Bruscambille, "En Faveur du Galimathias", Les Plaisants paradoxes de Bruscambille, & autres discours Comiques, 1617
They're snared if they don't fly away, these swine dressed up Turkish-style, with turbans on their bonces, halberds over their shoulders, who are off to board a holey basket so that they can wage a big naval war, on the windmill isle in the lands of Papagosse, where the dogs shit pitch, the cats disgorge pulvilio of turds, the pregnant women piss virginity as thick as your arm, and the frogs spit out goslings ready stuffed and roasted.
* Ils sont prins s'ils ne s'envolent - Antoine Oudin, who in his Curiositez françoises, pour supplement aux Dictionnaires, ou Recueil de plusieurs belles proprietez, avec une infinité de Proverbes & Quolibets, pour l'explication de toutes sortes de Livres (1640) draws heavily on the works of Bruscambille, defines this expression as "une façon de parler, pour desapprouver ce qu'un autre dit."
† pourceaux - possibly an allusion to the Pugna Porcorum per Publium Porcium Poëtam (1530), a comic epyllion whose every word begins with the letter p, which for more than two centuries was widely reprinted in Latin collections of facetiae.
‡ grande guerre navale - possibly an allusion to the Battle of Lepanto (1571), thitherto the largest naval battle since Antiquity, in which the Holy League defeated the Ottoman fleet.
§ Papagosse - imaginary region whose origin lies in mediaeval Provençal folklore, also called Pampérigouste, by which name it can be found in Alphonse Daudet's Lettres de mon Moulin (1869), and Papeligosse, which Randle Cotgrave, in his A Dictionarie of the French and English Tongues (1611) defines as the "countrey of the Butterflyes".
‖ gosillent - the verb gosiller derives from gosillier, gosier 'gullet, gorge', and means 'to vomit', figuratively 'to talk, speak' (see: Godefroy, Dictionnaire de l'ancienne langue française).
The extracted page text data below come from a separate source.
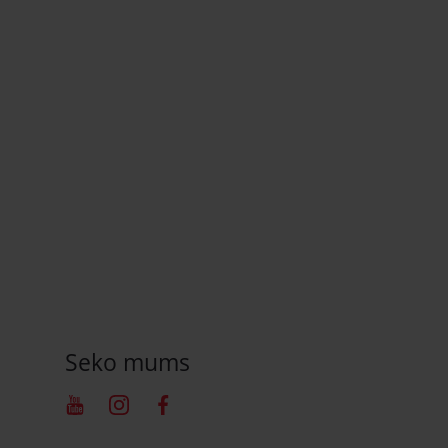
Seko mums
Youtube
Instagram
Facebook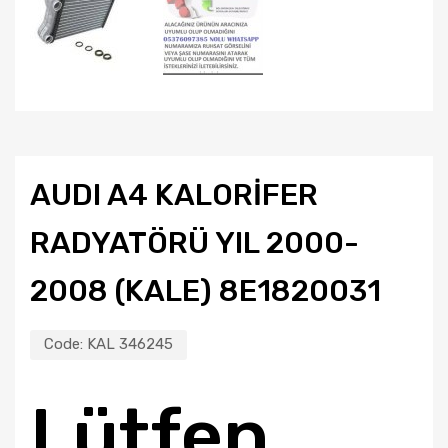
AUDI A4 KALORİFER
RADYATÖRÜ YIL 2000-
2008 (KALE) 8E1820031
Code:
KAL 346245
Lütfen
Bruscambille's series of images encompasses all the possible bodily evacuations: defecation, vomition/regurgitation, urination, sputation.
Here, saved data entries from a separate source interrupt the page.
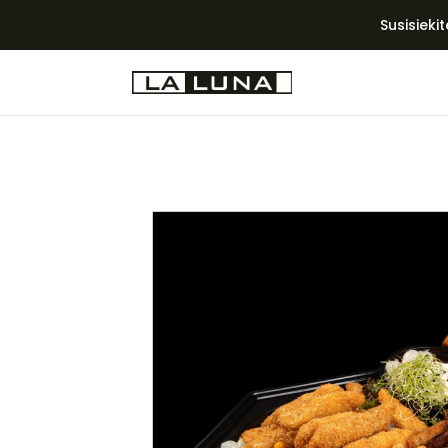
Susisieki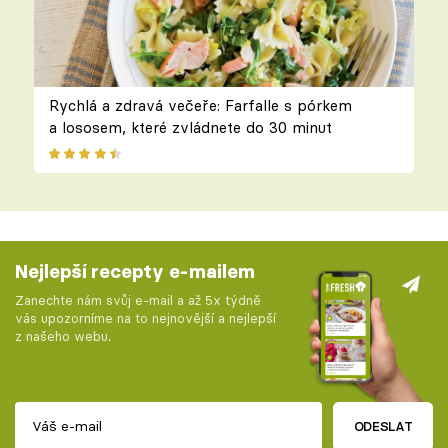
Rychlá a zdravá večeře: Farfalle s pórkem
a lososem, které zvládnete do 30 minut
Nejlepší recepty e-mailem
Zanechte nám svůj e-mail a až 5x týdně
vás upozorníme na to nejnovější a nejlepší
z našeho webu.
ODESLAT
¶ Diamerdis - Cotgrave defines this as a "confection of turds, pilgrims salve". Desiccated and blanched faeces (album graecum) were widely used as medicinal preparations up until the eighteenth century. See, for example, Christian Franz Paullini, Heilsame Dreck-Apotheke: Wie nemlich mit Koth und Urin Fast alle ja auch die schwerste gifftige Kranckheiten und bezauberte Schaden vom Haupt biß zun Füssen inn- und äusserlich glücklich curirt worden (1696), a textbook on the pharmaceutics and curative properties of human and animal faeces and urine. In Rabelais, Pantagruel, Chapter 30, Panurge revives the decapitated Epistemon using diamerdis.